Exercise goal
Gather every line in the rows below that contains the string "filename", matching its case exactly.
::::::::
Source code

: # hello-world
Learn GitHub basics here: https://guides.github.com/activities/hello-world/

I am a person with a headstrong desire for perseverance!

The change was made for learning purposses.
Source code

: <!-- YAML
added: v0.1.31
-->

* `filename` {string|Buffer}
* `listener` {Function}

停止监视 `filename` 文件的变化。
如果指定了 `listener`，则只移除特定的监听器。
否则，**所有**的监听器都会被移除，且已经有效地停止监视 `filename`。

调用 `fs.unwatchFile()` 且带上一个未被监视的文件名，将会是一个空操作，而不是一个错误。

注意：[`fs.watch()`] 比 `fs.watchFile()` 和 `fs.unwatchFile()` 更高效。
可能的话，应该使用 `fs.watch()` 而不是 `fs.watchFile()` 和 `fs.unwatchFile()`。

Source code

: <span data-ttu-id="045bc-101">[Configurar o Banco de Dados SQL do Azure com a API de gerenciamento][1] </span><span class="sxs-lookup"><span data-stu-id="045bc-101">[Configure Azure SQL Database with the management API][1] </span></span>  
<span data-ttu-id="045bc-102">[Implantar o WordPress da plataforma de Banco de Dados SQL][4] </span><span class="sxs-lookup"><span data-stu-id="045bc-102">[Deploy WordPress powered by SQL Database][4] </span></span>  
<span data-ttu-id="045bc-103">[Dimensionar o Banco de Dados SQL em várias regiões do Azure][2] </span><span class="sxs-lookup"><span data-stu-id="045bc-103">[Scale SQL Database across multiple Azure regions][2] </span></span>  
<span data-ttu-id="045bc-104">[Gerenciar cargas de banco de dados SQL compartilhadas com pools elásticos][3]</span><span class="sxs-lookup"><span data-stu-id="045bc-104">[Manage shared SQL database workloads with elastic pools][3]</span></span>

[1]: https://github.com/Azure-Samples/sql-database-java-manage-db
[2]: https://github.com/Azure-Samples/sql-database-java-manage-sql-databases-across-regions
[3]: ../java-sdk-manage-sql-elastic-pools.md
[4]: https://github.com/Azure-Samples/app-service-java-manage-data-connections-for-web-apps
::::::::
Task answer
* `filename` {string|Buffer}
停止监视 `filename` 文件的变化。
否则，**所有**的监听器都会被移除，且已经有效地停止监视 `filename`。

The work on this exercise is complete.